[mjn]

This was one of the more interesting realizations when I was an undergraduate writing my first research paper. We were testing latency of MIDI interfaces, and after sanity checking by looking at some of the underlying data, realized that average, or even average+stddev, was obscuring a lot of stuff. For example, note-to-note consistency is a major issue in music interfaces, often more important than absolute latency, since the spacing between notes is very important to melody perception (games often have a similar issue).

Showing the full histogram isn't a full solution either, though. Not only does using the average latency obscure the issue by boiling it down to a single scalar, but the full histogram of latencies also loses the information on note-to-note consistency! That's because a latency histogram loses sequencing information, so it doesn't distinguish between the case where you had a lot of 20ms latencies in a row followed by a lot of 50ms latencies in a row, and the case where every other message oscillated between 20ms and 50ms latencies (much worse). You can try to capture some of that information by making a histogram of adjacent-latency deltas, as one attempt. Or you can capture a different view on it by plotting latency vs. time and looking for spikes (but that can obscure less-obvious trends, and is unwieldy as a data representation if you're trying to summarize a system's behavior over a period of hours).

The paper is here, though the actual numbers are 9 years old at this point, so probably not that useful: http://www.cs.hmc.edu/~bthom/res/midi_timing/publications/IC...

(Source material):
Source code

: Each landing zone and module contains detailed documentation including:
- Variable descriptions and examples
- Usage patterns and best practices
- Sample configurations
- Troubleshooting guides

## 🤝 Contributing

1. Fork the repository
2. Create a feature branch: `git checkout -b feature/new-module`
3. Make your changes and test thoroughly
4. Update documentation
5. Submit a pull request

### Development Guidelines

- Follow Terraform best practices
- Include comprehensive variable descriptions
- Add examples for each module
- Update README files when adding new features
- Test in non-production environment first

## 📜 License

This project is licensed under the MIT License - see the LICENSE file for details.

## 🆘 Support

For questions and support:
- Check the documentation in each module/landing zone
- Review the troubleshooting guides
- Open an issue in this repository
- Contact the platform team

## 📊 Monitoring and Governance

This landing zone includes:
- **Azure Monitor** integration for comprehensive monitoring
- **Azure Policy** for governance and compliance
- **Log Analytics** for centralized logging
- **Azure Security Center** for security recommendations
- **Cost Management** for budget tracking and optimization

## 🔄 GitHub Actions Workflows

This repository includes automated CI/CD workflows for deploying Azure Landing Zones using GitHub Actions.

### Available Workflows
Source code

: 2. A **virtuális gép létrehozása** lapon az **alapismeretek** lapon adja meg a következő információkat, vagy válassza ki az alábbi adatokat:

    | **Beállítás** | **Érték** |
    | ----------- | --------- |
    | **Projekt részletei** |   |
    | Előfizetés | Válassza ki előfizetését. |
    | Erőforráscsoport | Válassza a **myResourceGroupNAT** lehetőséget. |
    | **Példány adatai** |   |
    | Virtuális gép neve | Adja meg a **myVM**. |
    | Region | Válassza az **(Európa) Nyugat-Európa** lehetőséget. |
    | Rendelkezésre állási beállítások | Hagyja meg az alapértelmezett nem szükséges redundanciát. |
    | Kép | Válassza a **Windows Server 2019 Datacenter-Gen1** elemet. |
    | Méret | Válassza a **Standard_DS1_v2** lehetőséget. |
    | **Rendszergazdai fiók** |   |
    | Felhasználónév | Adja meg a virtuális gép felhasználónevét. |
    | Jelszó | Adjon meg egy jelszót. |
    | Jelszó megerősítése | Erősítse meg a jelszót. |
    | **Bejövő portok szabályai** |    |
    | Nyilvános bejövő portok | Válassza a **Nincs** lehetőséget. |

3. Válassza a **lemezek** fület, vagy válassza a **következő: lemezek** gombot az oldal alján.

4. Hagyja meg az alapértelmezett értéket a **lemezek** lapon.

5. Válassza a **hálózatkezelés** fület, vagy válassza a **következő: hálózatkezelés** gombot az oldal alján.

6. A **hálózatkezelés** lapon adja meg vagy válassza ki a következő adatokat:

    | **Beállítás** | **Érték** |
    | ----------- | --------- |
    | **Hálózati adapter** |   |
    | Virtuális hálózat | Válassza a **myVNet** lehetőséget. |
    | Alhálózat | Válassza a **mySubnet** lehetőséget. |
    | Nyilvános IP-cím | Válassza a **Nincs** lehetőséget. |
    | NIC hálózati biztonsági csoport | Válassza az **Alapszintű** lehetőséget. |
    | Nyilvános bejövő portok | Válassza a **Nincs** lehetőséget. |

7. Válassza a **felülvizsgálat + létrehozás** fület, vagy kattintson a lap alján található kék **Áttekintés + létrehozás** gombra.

(Required actions):
[a] Translate this sentence from the MIDI latency comment into Spanish: "Showing the full histogram isn't a full solution either, though."
[b] Please write out the stretch from "This was one" through "a similar issue)." in the MIDI latency comment again, swapping "research paper" for "term paper".
[c] According to the MIDI latency comment, what is often more important than absolute latency in music interfaces?
The rows aren't needed for anything here.

(Answers to the exercise):
[a] Sin embargo, mostrar el histograma completo tampoco es una solución completa.

[b]
This was one of the more interesting realizations when I was an undergraduate writing my first term paper. We were testing latency of MIDI interfaces, and after sanity checking by looking at some of the underlying data, realized that average, or even average+stddev, was obscuring a lot of stuff. For example, note-to-note consistency is a major issue in music interfaces, often more important than absolute latency, since the spacing between notes is very important to melody perception (games often have a similar issue).

[c] Note-to-note consistency.